Community banks in Richmond, Va., hope the new year improves upon the disappointments of 1993.
Layoffs and business closures in Richmond, a city that boasts 12 Fortune 500 companies, have hurt the economy and crimped earnings at small banks.
Of the five small, independent banks within Richmond's city limits, not one had a return on average assets higher than 0.70% for the first six months of 1993, And the average return on assets for the group was a mere 0.42%. well below the national average of 1.22% for banks with assets of less than $1 billion.
Nevertheless, bankers and economic analysts say they are seeing signs that Richmond's economy is rebounding.
"Things are definitely improving," said Herbert E. Marth Jr., president and chief executive of Regency Bank, which caters to professionals and had $56 million of assets as of Sept. 30. "The help-wanted index is increasing, loan demand seems to be increasing, and people [businessmen] are willing to make plans for the future again."
"It is sort of like we have gone over the hump," added Tony Hall, director of research with the Metropolitan Economic Development Council, a nonprofit group funded by the city and surrounding counties.

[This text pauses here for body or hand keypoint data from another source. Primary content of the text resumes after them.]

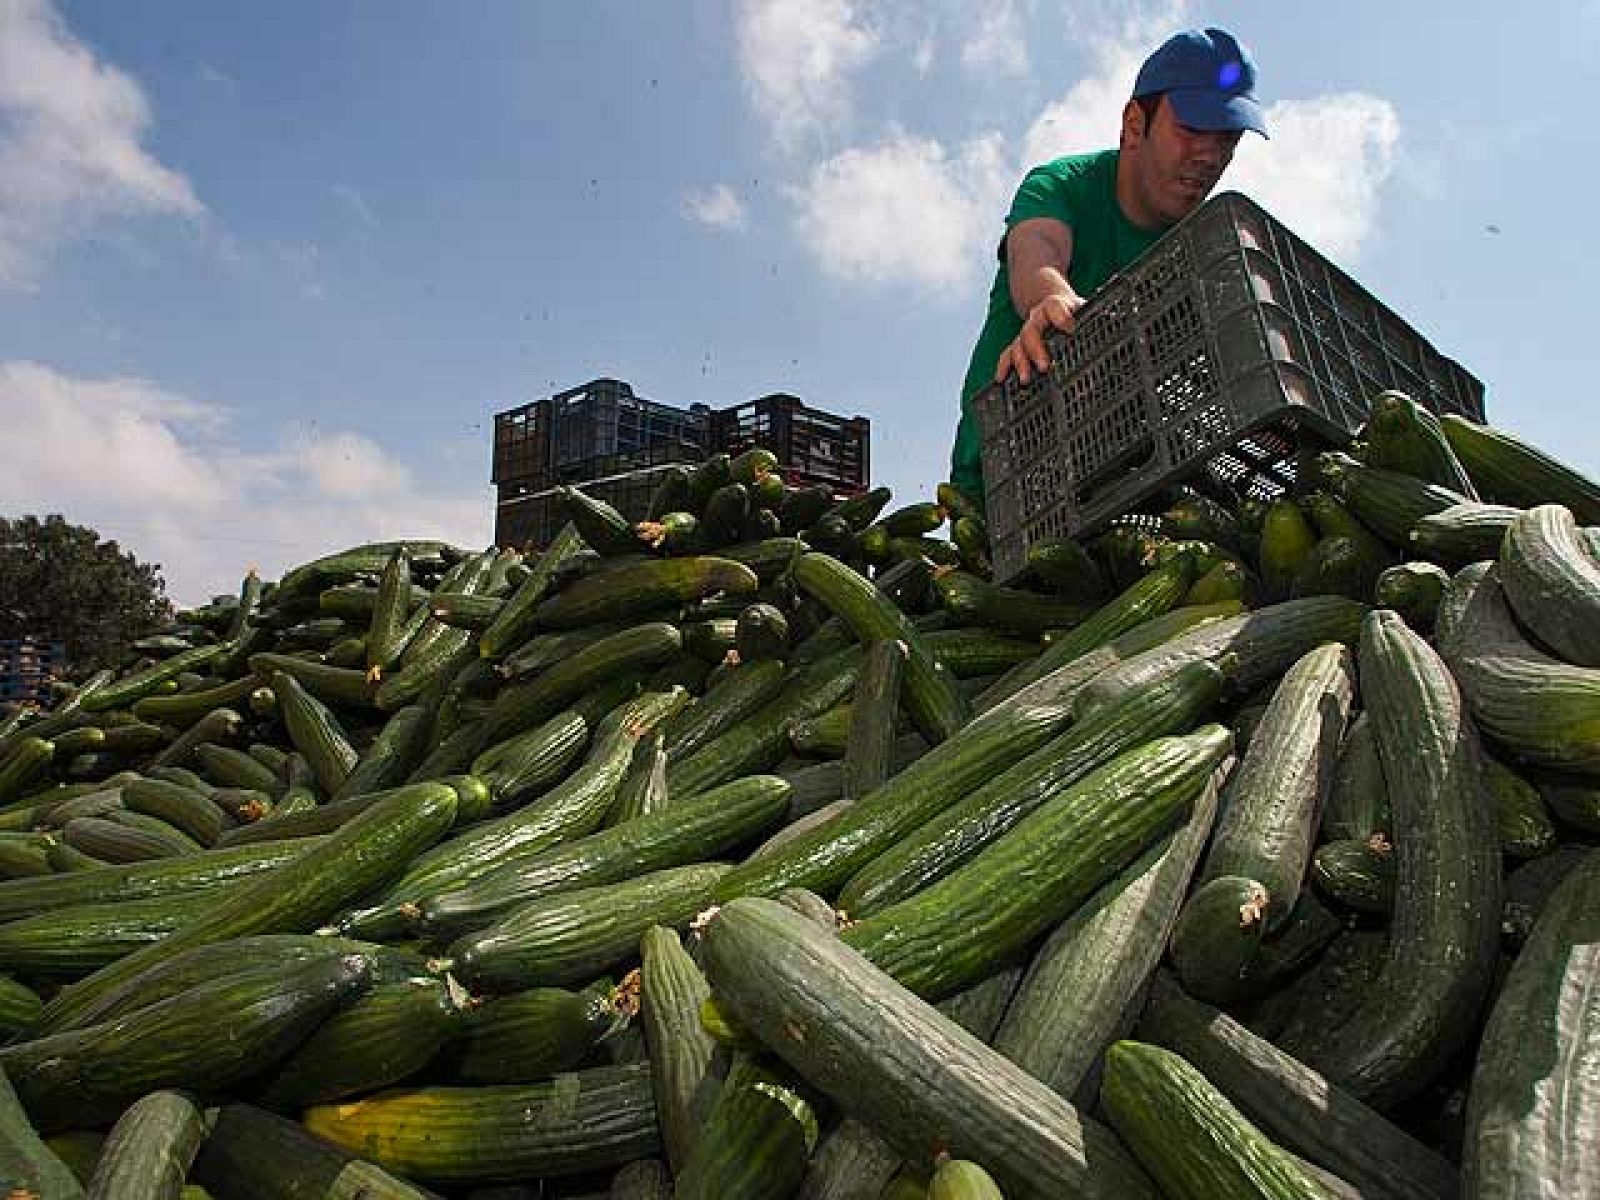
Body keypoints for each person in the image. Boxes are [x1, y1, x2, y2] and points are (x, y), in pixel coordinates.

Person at [949, 27, 1269, 505]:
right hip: (1001, 473)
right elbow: (1034, 253)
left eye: (1227, 138)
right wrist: (1052, 299)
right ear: (1135, 124)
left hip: (1115, 476)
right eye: (1192, 130)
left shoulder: (1207, 250)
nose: (1210, 155)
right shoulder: (1064, 185)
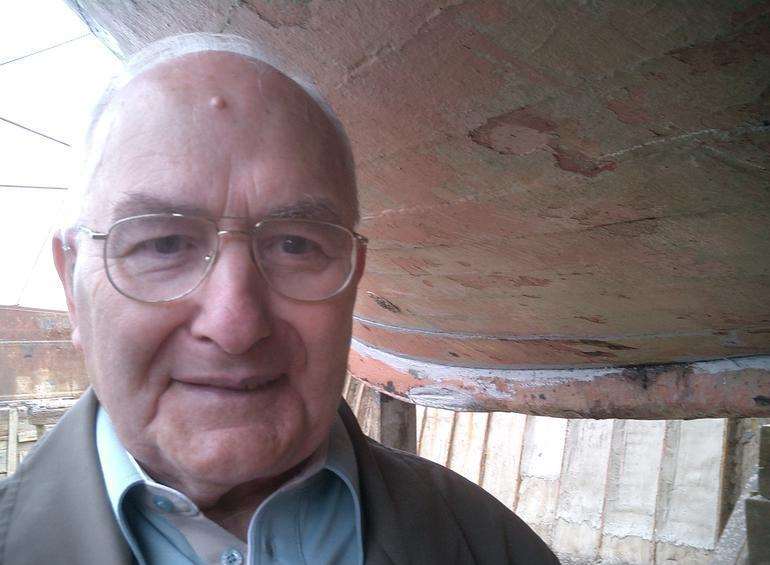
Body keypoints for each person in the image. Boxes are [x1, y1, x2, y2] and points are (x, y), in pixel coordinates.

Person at [0, 33, 558, 565]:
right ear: (73, 284)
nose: (236, 324)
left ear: (354, 278)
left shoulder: (491, 544)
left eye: (295, 245)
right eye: (163, 244)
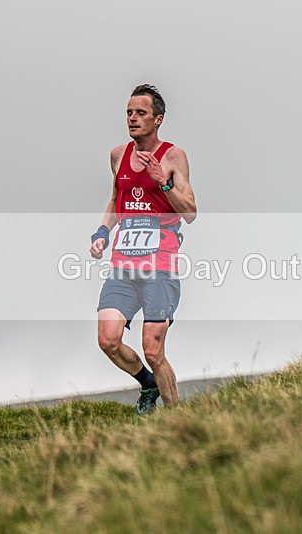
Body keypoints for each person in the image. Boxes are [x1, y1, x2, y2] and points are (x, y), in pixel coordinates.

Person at [90, 84, 197, 414]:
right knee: (108, 339)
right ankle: (148, 384)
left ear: (158, 119)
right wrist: (102, 232)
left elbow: (190, 212)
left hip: (159, 267)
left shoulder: (173, 156)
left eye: (140, 113)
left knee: (153, 349)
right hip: (123, 265)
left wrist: (162, 181)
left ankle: (177, 418)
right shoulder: (117, 155)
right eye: (128, 113)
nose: (132, 119)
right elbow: (115, 199)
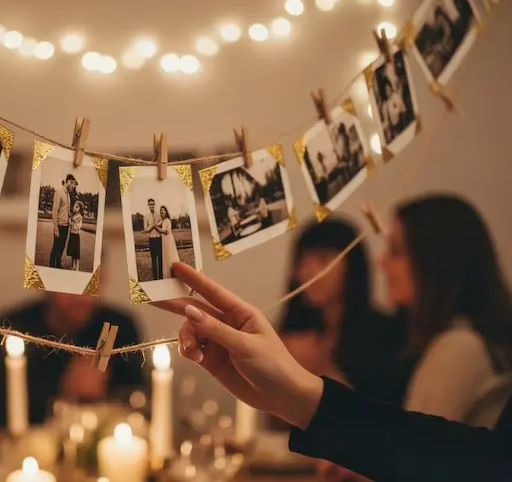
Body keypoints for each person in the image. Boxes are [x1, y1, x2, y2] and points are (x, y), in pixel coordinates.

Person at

|It's Still a Little Dicey'
Mr. Hall said more companies are inquiring about building in the area or opening new operations. But he added that it's too early to say the economy has worked out all of its kinks.
"It's still a little dicey," he said.
Some bankers agree.
"I'm not convinced the [Richmond] economy is on the rise yet," said William H. McFaddin, president and chief executive of First Virginia Bank-Colonial, the $378 million-asset community bank owned by First Virginia Banks Inc., a super community bank near Washington.
"You don't want to get too excited."
Some institutions have been able to thrive despite the economy. Mr. McFaddin's bank had a 1.69% ROA for the first six months of the year. And $442.9 million-asset Franklin Federal Savings and Loan Association earned $7.45 million after taxes for its fiscal year ended Sept. 30.
President and chief executive J.B. Bourne Jr. says the thrift has avoided commercial real estate lending and relied on its bread and butter - home loans.